Because the PrivadoVPN service is designed not to generate or retain logs of browsing history, traffic destination, data content, VPN session IP logs, or DNS queries on VPN servers, the seizure of a PrivadoVPN server would not reveal VPN activity logs attributable to a specific account.
No method of transmission or storage is completely secure, but we work to protect personal data using measures appropriate to the risks involved.
Children’s Privacy
The Services are not directed to children. You must be at least eighteen (18) years of age to create an account, or at least sixteen (16) years of age with the verifiable consent and supervision of a parent or legal guardian, as set forth in our Terms of Service.
We do not knowingly collect personal data from anyone under the age of sixteen (16). If we become aware that we have collected personal data from a person under sixteen (16), we will promptly terminate the associated account and delete all personal data connected to that account, except to the extent retention is required by applicable law.
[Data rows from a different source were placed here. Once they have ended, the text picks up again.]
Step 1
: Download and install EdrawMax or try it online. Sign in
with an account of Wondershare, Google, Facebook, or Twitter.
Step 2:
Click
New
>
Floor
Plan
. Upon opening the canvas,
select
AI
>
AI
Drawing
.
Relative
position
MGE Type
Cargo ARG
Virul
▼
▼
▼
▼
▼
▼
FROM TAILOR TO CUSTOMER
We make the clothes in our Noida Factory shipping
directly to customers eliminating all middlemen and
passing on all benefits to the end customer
If you are a parent or legal guardian and believe that your child under sixteen (16) has provided personal data to us, please contact us at support@privadovpn.com so that we can take appropriate action.
Changes to this Policy
We may update this Policy from time to time. The “Last Updated” date at the top of this Policy indicates when changes were most recently published. Unless otherwise stated, revisions apply prospectively from the date they are published.
Where applicable law requires notice or consent for a change to our processing practices, or where a change materially affects your rights, we will provide notice or obtain consent as required by law. Continued use of the Services does not, by itself, create consent where applicable law requires a more specific form of consent.